Researchers from the University of Surrey collaborated with those form the Florence Nightingale Faculty of Nursing & Midwifery at King's College London to explore the impact of walking on the quality of life and symptom severity in patients with advanced cancer.
Despite growing evidence of significant health benefits of exercise to cancer patients, physical activity commonly declines considerably during treatment and remains low afterwards. Initiatives in place to promote physical activity for those suffering with cancer are normally supervised and require travel to specialist facilities, placing an additional burden on patients.
During this study 42 cancer patients were split into two groups. Group one received coaching from an initiative by Macmillan Cancer which included a short motivational interview, the recommendation to walk for at least 30 minutes on alternate days and attend a volunteer-led group walk weekly. The health benefits of walking are well documented, with improved cardio vascular strength and increased energy levels. Group two were encouraged to maintain their current level of activity.
Researchers found that those in group one reported an improvement in physical, emotional and psychological wellbeing having completed the programme. Many participants noted that walking provided an improved positive attitude towards their illness and spoke of the social benefits of participating in group walks.
One of the participants commented: "The impact has been immense! It gave me the motivation to not only increase walking activity from minutes to 3-4 hours per week but also to reduce weight by altering diet, reducing sweets/sugars. Great boost to morale. No longer dwell on being terminal – I'm just on getting on with making life as enjoyable as possible, greatly helped by friends made on regular 'walks for life'."
Professor Emma Ream, co-author of the paper and Professor of Supportive Cancer Care and Director of Research in the School of Health Sciences at the University of Surrey, said: "The importance of exercise in preventing cancer recurrence and managing other chronic illnesses is becoming clear.

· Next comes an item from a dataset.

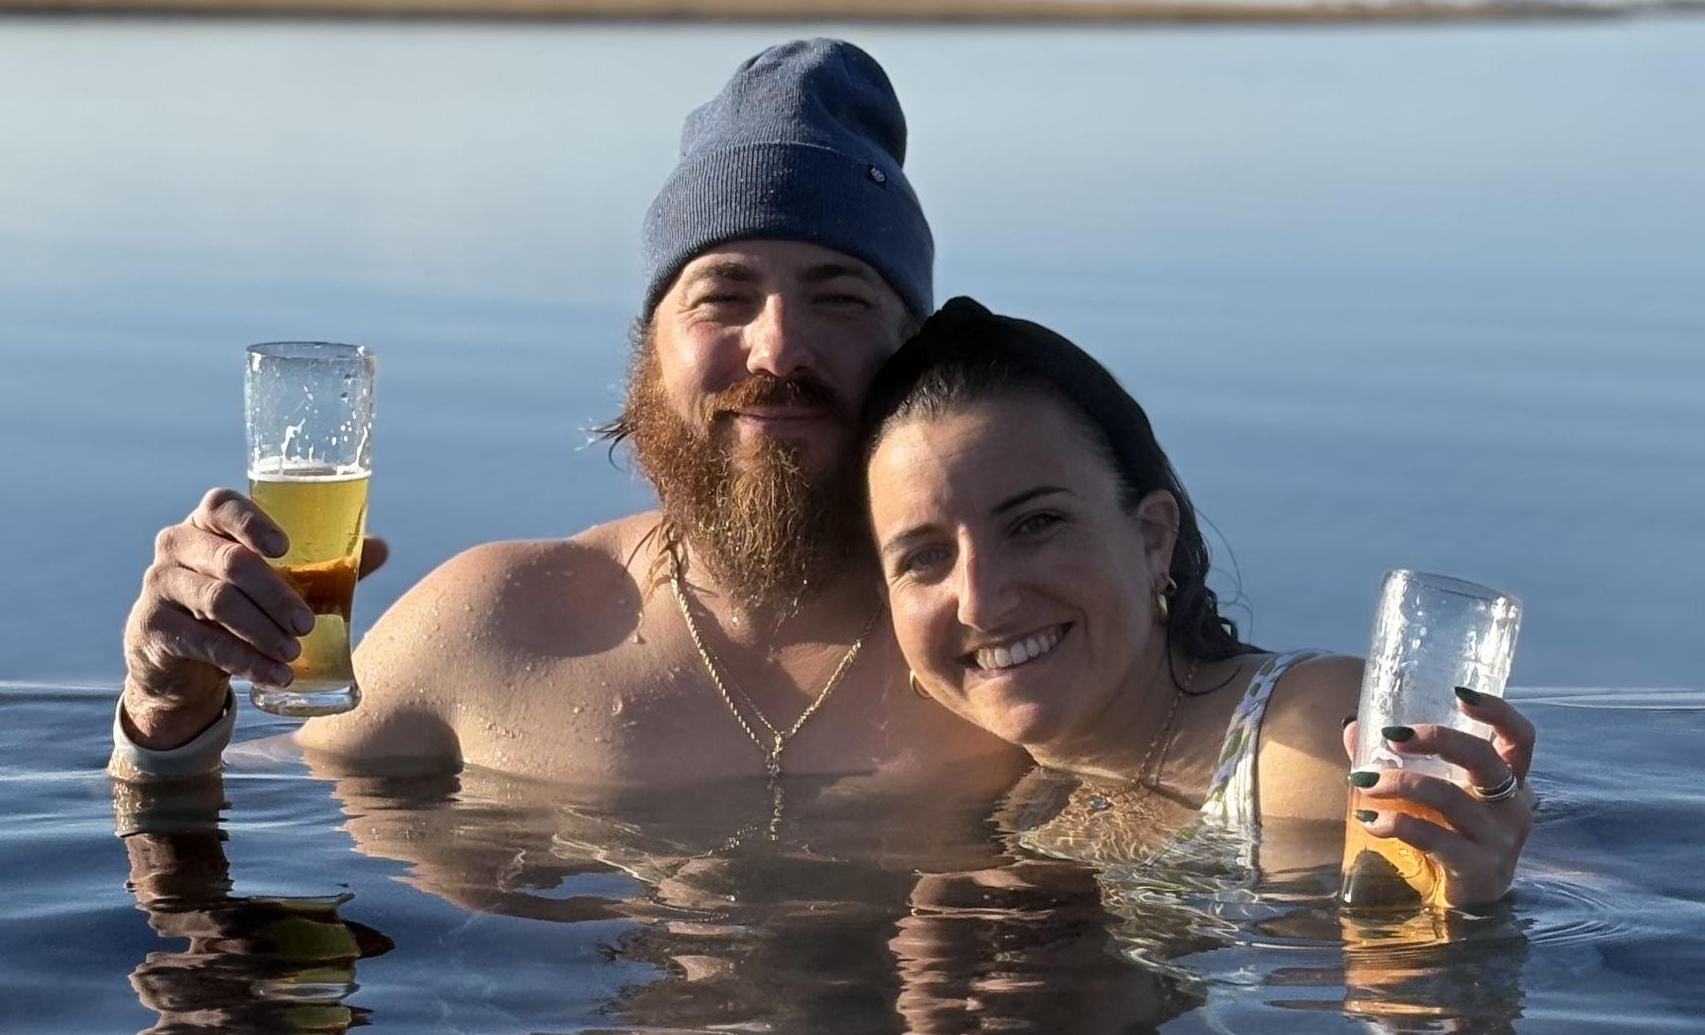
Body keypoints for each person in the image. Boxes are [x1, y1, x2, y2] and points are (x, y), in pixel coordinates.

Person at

"Findings from this important study show that exercise is valued by, suitable for, and beneficial to people with advanced cancer.
"Rather than shying away from exercise people with advanced disease should be encouraged to be more active and incorporate exercise into their daily lives where possible."
Dr Jo Armes, lead researcher and Senior Lecturer at the Florence Nightingale Faculty of Nursing & Midwifery, King's College London, said:
"This study is a first step towards exploring how walking can help people living with advanced cancer. Walking is a free and accessible form of physical activity, and patients reported that it made a real difference to their quality of life.
"Further research is needed with a larger number of people to provide definitive evidence that walking improves both health outcomes and social and emotional wellbeing in this group of people."
This study was funded by Dimbleby Cancer Care.